# Task directions
Every line of the material should be output exactly as written.

# Task input
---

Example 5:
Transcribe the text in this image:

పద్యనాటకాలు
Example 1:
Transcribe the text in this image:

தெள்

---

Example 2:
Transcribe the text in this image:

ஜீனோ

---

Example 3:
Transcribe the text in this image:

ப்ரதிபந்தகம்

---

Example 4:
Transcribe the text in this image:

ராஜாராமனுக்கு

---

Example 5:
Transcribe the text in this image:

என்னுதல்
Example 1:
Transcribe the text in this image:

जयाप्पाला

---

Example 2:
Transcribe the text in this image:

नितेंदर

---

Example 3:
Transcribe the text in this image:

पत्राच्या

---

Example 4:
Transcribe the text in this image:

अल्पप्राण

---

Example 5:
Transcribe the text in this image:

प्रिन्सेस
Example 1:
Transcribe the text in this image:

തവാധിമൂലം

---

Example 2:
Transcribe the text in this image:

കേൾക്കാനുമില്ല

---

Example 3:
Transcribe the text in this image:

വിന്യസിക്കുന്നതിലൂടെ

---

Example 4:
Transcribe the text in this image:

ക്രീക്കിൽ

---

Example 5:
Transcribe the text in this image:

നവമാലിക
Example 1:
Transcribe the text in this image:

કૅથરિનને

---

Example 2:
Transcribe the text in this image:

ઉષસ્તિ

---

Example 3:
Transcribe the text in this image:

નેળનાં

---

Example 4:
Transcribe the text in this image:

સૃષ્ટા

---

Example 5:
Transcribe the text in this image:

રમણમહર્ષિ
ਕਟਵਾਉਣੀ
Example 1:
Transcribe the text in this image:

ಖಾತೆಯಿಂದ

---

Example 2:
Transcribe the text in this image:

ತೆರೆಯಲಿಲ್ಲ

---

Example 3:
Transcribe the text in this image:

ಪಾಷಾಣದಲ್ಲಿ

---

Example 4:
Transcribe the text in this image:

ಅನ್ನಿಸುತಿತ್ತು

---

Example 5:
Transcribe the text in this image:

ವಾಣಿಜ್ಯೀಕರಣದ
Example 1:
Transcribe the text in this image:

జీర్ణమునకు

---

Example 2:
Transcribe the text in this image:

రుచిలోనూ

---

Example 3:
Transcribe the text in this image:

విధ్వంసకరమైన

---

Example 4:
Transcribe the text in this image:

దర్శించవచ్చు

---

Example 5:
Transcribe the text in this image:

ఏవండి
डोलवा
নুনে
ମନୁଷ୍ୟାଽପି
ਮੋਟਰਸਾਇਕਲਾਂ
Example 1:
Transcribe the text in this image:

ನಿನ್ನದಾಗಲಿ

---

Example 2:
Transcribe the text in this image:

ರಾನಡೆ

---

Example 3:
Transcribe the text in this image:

# Exercise output
---

Example 5:
Transcribe the text in this image:

పద్యనాటకాలు
Example 1:
Transcribe the text in this image:

தெள்

---

Example 2:
Transcribe the text in this image:

ஜீனோ

---

Example 3:
Transcribe the text in this image:

ப்ரதிபந்தகம்

---

Example 4:
Transcribe the text in this image:

ராஜாராமனுக்கு

---

Example 5:
Transcribe the text in this image:

என்னுதல்
Example 1:
Transcribe the text in this image:

जयाप्पाला

---

Example 2:
Transcribe the text in this image:

नितेंदर

---

Example 3:
Transcribe the text in this image:

पत्राच्या

---

Example 4:
Transcribe the text in this image:

अल्पप्राण

---

Example 5:
Transcribe the text in this image:

प्रिन्सेस
Example 1:
Transcribe the text in this image:

തവാധിമൂലം

---

Example 2:
Transcribe the text in this image:

കേൾക്കാനുമില്ല

---

Example 3:
Transcribe the text in this image:

വിന്യസിക്കുന്നതിലൂടെ

---

Example 4:
Transcribe the text in this image:

ക്രീക്കിൽ

---

Example 5:
Transcribe the text in this image:

നവമാലിക
Example 1:
Transcribe the text in this image:

કૅથરિનને

---

Example 2:
Transcribe the text in this image:

ઉષસ્તિ

---

Example 3:
Transcribe the text in this image:

નેળનાં

---

Example 4:
Transcribe the text in this image:

સૃષ્ટા

---

Example 5:
Transcribe the text in this image:

રમણમહર્ષિ
ਕਟਵਾਉਣੀ
Example 1:
Transcribe the text in this image:

ಖಾತೆಯಿಂದ

---

Example 2:
Transcribe the text in this image:

ತೆರೆಯಲಿಲ್ಲ

---

Example 3:
Transcribe the text in this image:

ಪಾಷಾಣದಲ್ಲಿ

---

Example 4:
Transcribe the text in this image:

ಅನ್ನಿಸುತಿತ್ತು

---

Example 5:
Transcribe the text in this image:

ವಾಣಿಜ್ಯೀಕರಣದ
Example 1:
Transcribe the text in this image:

జీర్ణమునకు

---

Example 2:
Transcribe the text in this image:

రుచిలోనూ

---

Example 3:
Transcribe the text in this image:

విధ్వంసకరమైన

---

Example 4:
Transcribe the text in this image:

దర్శించవచ్చు

---

Example 5:
Transcribe the text in this image:

ఏవండి
डोलवा
নুনে
ମନୁଷ୍ୟାଽପି
ਮੋਟਰਸਾਇਕਲਾਂ
Example 1:
Transcribe the text in this image:

ನಿನ್ನದಾಗಲಿ

---

Example 2:
Transcribe the text in this image:

ರಾನಡೆ

---

Example 3:
Transcribe the text in this image:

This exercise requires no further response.